**EXERCISE BRIEF:**
Using the records that follow, tally the lines containing the word "enfermedad" and state only the count.

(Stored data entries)
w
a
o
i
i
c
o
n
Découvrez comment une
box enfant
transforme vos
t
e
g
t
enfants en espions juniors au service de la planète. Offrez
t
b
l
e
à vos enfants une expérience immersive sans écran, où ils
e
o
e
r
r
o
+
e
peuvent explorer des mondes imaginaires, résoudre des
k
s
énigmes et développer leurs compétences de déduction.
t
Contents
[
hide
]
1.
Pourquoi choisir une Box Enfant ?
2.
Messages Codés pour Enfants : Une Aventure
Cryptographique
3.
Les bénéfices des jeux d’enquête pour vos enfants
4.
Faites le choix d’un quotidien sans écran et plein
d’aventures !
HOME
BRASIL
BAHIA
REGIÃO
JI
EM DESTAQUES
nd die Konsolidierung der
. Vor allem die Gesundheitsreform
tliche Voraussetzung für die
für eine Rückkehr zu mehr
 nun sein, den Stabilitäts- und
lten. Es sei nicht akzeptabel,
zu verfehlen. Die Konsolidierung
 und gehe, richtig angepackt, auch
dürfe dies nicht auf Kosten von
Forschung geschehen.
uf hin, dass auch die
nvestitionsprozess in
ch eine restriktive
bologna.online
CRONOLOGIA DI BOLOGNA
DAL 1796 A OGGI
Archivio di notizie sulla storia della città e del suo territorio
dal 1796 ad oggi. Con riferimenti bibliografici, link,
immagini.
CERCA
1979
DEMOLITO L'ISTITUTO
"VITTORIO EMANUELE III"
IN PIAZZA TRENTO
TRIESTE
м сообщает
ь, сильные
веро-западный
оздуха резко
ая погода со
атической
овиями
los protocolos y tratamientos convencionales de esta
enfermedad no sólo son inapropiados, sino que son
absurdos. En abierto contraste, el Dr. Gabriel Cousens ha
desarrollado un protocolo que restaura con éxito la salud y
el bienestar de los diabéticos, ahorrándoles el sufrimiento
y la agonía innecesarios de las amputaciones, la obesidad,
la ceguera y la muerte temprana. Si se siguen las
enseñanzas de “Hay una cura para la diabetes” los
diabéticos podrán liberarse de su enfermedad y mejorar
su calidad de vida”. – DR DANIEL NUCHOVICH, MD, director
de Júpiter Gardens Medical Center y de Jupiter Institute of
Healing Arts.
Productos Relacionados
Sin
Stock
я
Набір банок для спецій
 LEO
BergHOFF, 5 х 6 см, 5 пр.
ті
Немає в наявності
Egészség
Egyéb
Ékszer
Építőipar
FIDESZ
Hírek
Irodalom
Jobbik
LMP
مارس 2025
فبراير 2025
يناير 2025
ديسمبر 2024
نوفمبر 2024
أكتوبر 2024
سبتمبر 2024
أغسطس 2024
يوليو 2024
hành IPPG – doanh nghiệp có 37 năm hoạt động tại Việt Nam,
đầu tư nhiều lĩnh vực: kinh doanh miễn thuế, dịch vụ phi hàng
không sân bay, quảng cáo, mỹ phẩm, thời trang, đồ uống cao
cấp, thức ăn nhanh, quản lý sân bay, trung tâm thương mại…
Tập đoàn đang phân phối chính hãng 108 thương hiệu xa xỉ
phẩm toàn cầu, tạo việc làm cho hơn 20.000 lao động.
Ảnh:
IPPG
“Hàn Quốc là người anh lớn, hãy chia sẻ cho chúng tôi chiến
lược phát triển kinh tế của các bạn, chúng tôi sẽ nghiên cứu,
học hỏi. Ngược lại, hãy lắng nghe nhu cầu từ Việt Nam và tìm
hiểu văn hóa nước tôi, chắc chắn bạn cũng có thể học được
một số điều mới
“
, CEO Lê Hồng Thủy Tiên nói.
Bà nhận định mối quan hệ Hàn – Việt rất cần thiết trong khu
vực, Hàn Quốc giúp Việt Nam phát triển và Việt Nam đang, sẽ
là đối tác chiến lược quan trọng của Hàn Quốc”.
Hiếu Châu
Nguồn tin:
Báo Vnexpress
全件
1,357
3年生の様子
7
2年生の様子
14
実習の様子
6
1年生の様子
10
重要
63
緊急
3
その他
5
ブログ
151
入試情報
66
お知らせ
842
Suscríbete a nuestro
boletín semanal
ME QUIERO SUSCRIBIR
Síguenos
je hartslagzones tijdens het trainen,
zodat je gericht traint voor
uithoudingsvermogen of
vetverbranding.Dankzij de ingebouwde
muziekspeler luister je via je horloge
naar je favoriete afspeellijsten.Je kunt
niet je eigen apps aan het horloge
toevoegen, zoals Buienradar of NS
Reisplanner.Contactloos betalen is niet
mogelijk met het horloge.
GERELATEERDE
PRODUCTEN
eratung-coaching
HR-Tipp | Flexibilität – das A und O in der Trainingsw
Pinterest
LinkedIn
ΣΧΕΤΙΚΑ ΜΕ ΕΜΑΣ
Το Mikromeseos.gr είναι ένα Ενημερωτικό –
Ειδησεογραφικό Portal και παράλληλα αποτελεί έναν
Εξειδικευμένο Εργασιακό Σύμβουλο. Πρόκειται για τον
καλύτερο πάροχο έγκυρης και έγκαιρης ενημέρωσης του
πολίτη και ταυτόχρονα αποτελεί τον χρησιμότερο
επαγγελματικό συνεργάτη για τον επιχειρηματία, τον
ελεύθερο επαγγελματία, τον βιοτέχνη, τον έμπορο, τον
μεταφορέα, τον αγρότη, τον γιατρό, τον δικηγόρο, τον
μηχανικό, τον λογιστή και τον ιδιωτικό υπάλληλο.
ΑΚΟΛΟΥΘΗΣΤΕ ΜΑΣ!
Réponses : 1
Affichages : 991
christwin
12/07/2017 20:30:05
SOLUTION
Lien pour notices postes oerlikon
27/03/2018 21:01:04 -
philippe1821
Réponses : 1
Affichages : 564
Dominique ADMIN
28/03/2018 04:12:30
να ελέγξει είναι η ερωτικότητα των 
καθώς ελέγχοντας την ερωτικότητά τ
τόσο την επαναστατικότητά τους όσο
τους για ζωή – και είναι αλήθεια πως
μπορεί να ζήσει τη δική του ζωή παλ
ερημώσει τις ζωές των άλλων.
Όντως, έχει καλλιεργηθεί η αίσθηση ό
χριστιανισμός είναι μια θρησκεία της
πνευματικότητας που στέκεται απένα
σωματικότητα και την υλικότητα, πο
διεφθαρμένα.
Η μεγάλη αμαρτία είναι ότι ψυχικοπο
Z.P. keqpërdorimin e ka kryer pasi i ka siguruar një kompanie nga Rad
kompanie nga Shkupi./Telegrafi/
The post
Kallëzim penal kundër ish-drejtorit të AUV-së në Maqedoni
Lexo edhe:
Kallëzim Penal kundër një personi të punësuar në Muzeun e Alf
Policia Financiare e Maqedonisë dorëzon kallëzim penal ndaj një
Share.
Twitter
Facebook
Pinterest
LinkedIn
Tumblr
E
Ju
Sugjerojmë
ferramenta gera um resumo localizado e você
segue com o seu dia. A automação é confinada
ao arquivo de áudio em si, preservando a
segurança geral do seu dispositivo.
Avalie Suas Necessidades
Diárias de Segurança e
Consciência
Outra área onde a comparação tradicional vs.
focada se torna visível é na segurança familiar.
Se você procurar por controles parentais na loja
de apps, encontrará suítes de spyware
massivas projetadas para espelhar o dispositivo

**RESPONSE FOR THIS EXERCISE:**
2